Proviamo ad immaginare un paziente con lombalgia con una cifosi lunga che soffre anche di una problematica di compressione a causa di addominali superiori corti. Dal punto di vista dell’intervento riabilitativo, oltre a promuovere posture e attività funzionali che lo facciano uscire dalla flessione toracica e promuovano un allineamento fisiologico della colonna, sarà utile suggerire esercizi di allungamento dei muscoli addominali superiori. Se penso a quali strategie ci sono a disposizione, fa una grande differenza sapere se questi addominali sono corti e deboli, oppure corti ma forti, perché nel primo caso avrò più successo puntando sull’attivazione in modalità eccentrica, mentre nel secondo caso sarà molto meglio insistere sullo stretching statico prolungato sia in forma attiva che passiva, che sarebbe veramente poco utile, invece, in chi ha muscoli corti, ma deboli.

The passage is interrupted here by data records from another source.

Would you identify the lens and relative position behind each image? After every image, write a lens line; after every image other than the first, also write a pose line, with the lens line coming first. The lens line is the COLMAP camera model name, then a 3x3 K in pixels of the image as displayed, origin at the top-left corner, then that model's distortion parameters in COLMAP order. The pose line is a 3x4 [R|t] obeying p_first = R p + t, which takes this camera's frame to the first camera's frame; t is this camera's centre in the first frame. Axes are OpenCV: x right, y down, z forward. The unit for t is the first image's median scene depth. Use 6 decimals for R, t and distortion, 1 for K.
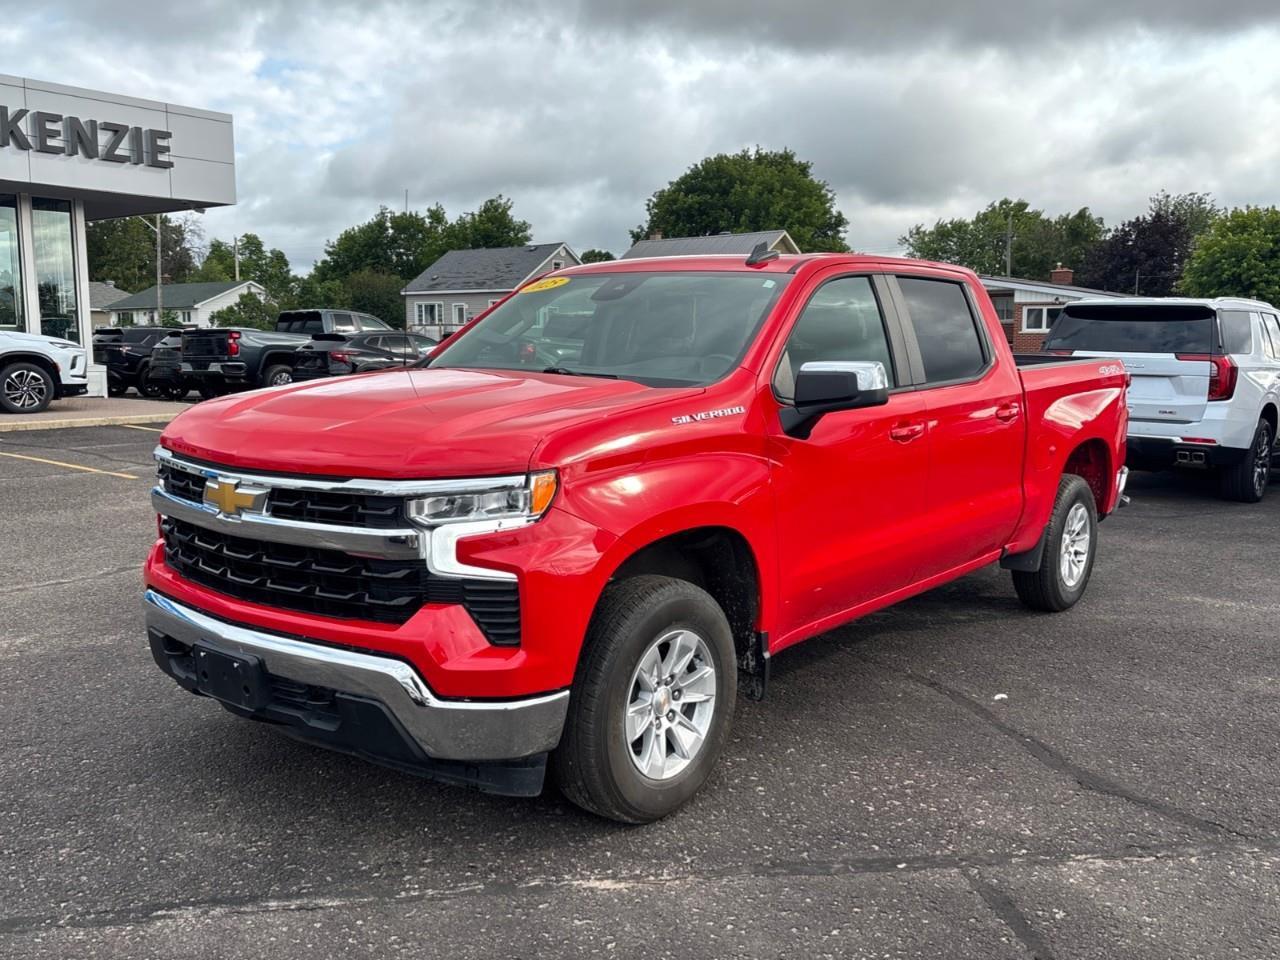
lens RADIAL K [[1167.9, 0, 636.1], [0, 1167.9, 485.0], [0, 0, 1]] dist [0.000886, 0.055706]
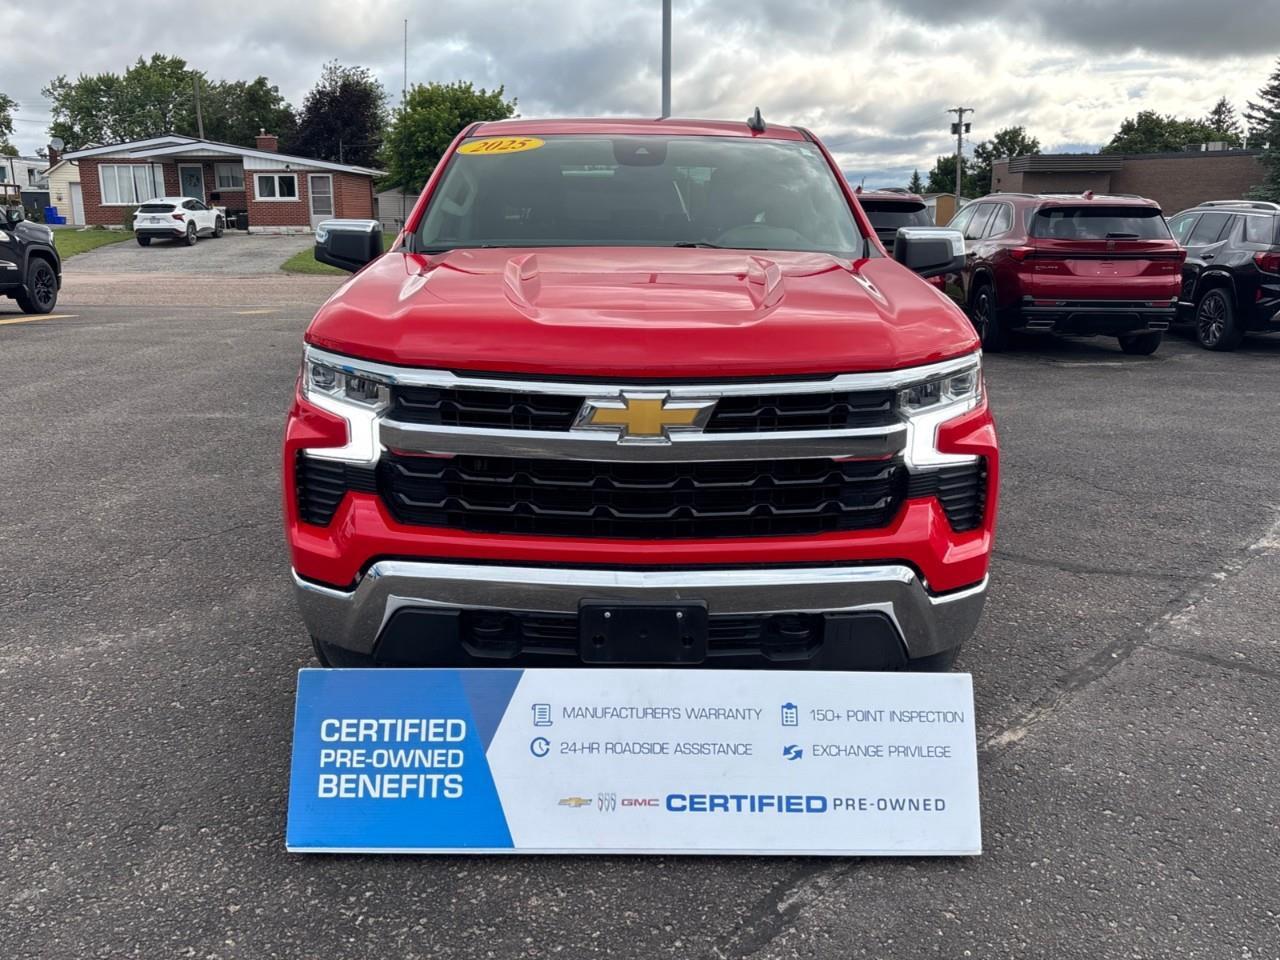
lens RADIAL K [[1167.9, 0, 636.1], [0, 1167.9, 485.0], [0, 0, 1]] dist [0.000886, 0.055706]
pose [[0.781456, -0.154609, 0.604501, -0.578170], [0.088261, 0.986463, 0.138203, -0.037429], [-0.617686, -0.054646, 0.784524, 0.254759]]
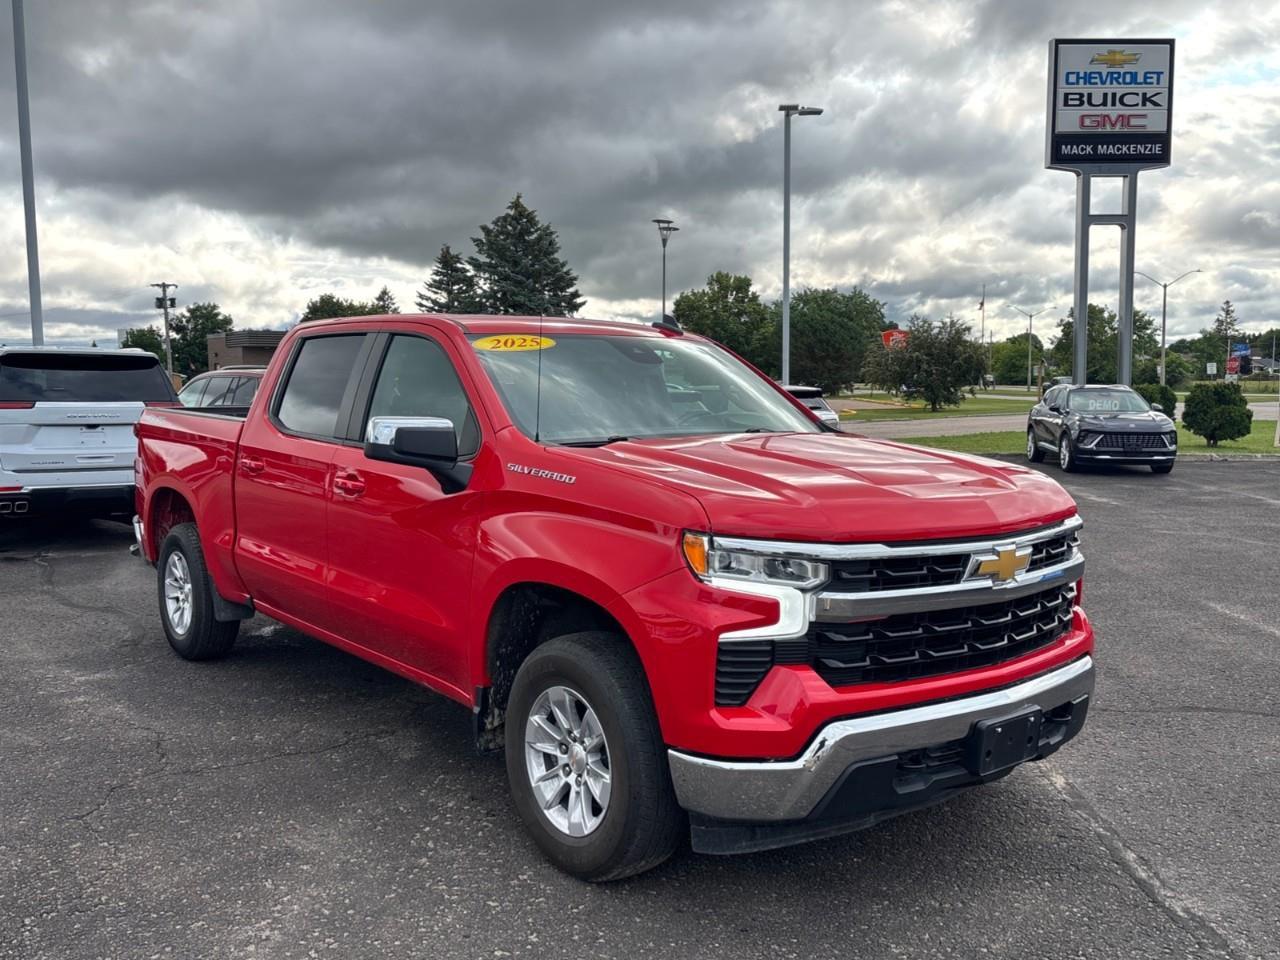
lens RADIAL K [[1167.9, 0, 636.1], [0, 1167.9, 485.0], [0, 0, 1]] dist [0.000886, 0.055706]
pose [[0.212893, -0.100146, 0.971930, -0.962451], [0.129148, 0.988890, 0.073605, -0.120100], [-0.968503, 0.109853, 0.223461, 0.738245]]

Per fare poi un ultimo ragionamento d’esempio sul tema del corretto dosaggio e scelta della modalità d’esercizio, possiamo citare i numerosi studi che stanno dimostrando quanto in termini di ipertrofia sia assolutamente indifferente (a parità di lavoro totale) utilizzare modalità eccentriche o concentriche, e altrettanto indifferente lavorare con bassi carichi e alto numero di ripetizioni oppure con alti carichi e basso numero di ripetizioni: l’unica cosa che conta sembra essere il fatto che si debba raggiungere un certo grado di esaurimento muscolare. Tuttavia questo non significa che non ci siano differenze in assoluto nel scegliere una modalità rispetto ad un’altra, anzi…ve ne sono moltissime! L’esercizio concentrico ad esempio a basso carico e a velocità lenta favorisce la vascolarizzazione, mentre a velocità lenta ma ad alto carico può addirittura limitarla favorendo la produzione di acido lattico. Se confrontiamo invece modalità concentrica ed eccentrica, anche se a parità di lavoro totale producono lo stesso incremento di forza massima, sappiamo che determinano cambiamenti dell’architettura muscolare molto diversi: la prima rende il muscolo funzionalmente più “corto” e migliora il reclutamento della porzione attiva, la seconda invece focalizza il carico maggiormente sulle strutture passive e rende il muscolo funzionalmente più lungo.

Conoscere queste differenze in alcuni casi è molto importante e può fare la differenza nel risultato finale del trattamento.

Il tema di come “allenare” in modo efficace i pazienti è dunque centrale, perché molte volte il successo del percorso terapeutico passa dall’impostare un piano di lavoro che sia adeguato agli obiettivi preposti e preveda un ruolo attivo del paziente nel supportare e amplificare in autonomia quanto fatto durante le sedute.